(Chart interpretation exercises)
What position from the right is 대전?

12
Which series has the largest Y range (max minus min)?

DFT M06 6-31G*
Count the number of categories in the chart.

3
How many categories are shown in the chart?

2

--

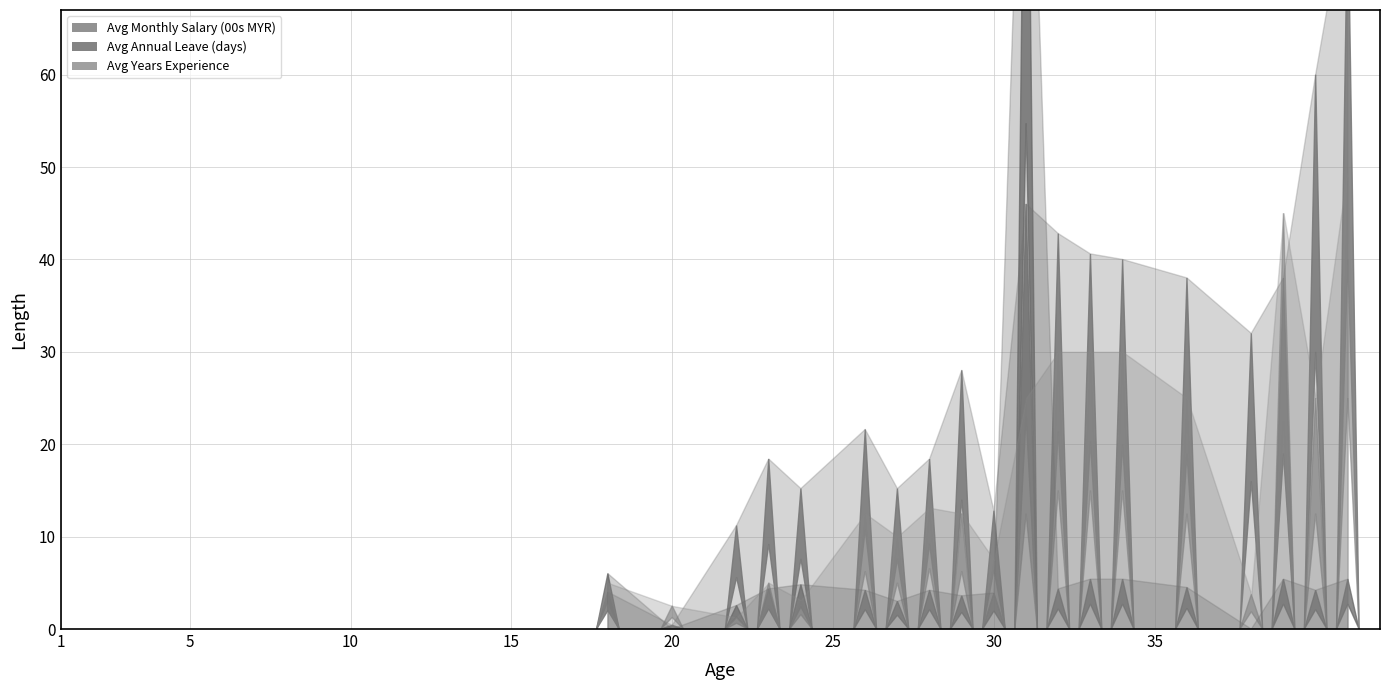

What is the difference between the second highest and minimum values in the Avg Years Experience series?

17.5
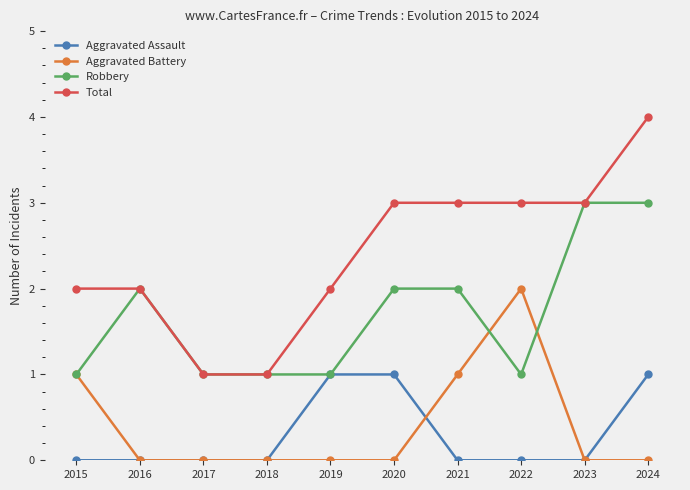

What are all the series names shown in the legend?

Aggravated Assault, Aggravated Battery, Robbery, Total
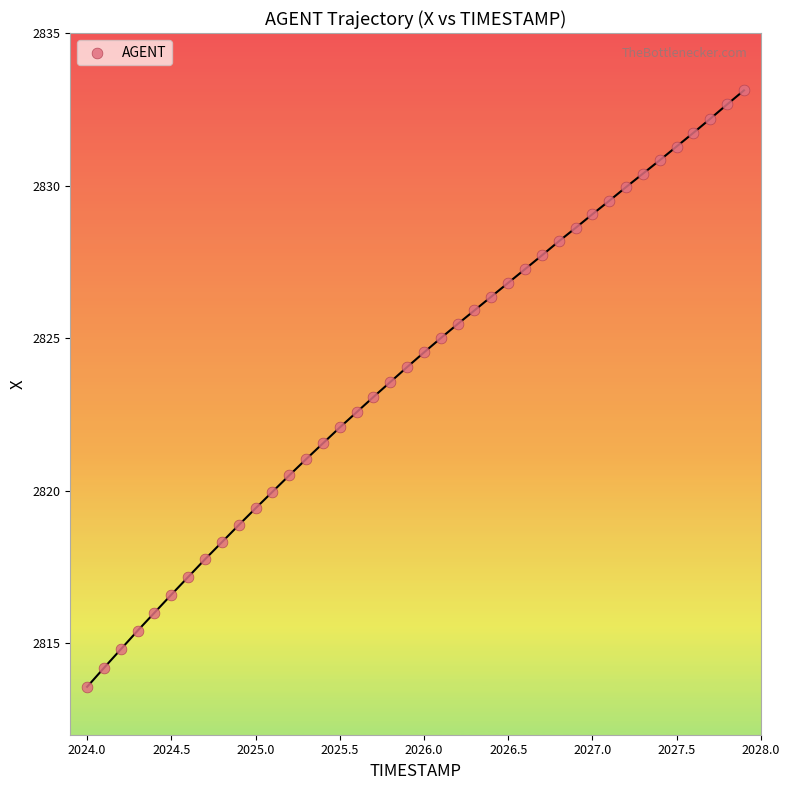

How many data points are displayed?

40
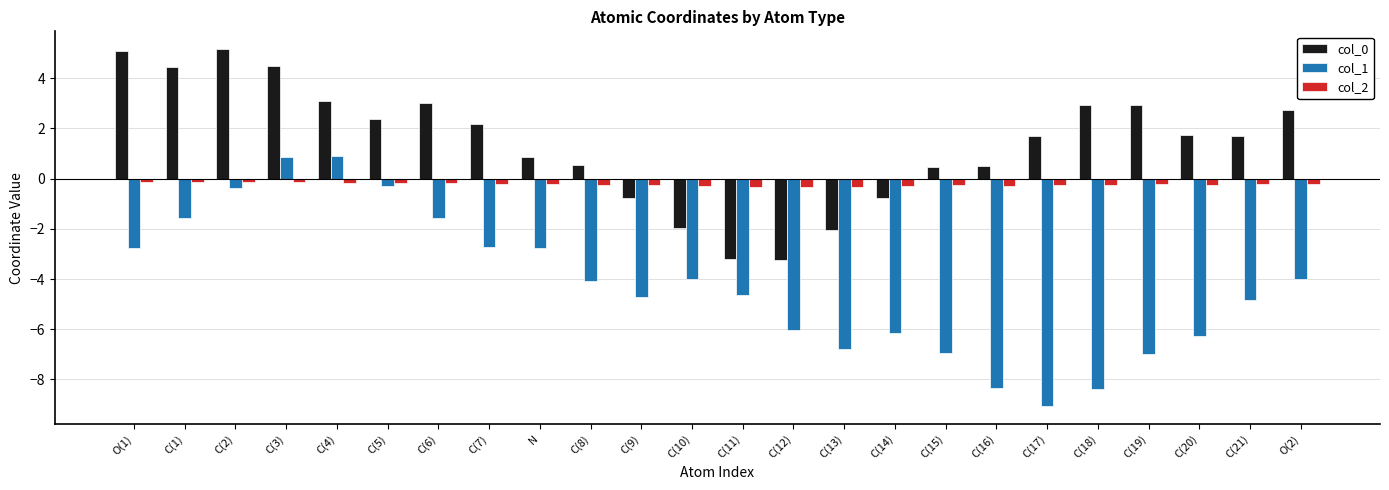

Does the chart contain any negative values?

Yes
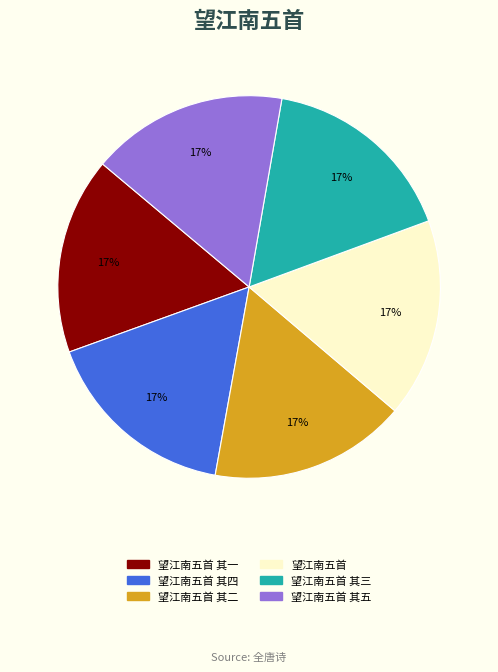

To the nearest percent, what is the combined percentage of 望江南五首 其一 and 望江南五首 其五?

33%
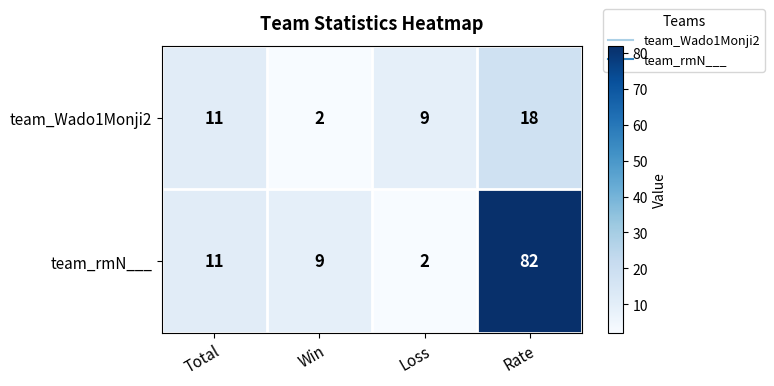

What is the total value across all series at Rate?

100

## Work to complete
Reproduce the records verbatim, from the line with "What position from the right is 대전?" through the line with "How many categories are shown in the chart?", including both of those lines.

## Problem solution
What position from the right is 대전?

12
Which series has the largest Y range (max minus min)?

DFT M06 6-31G*
Count the number of categories in the chart.

3
How many categories are shown in the chart?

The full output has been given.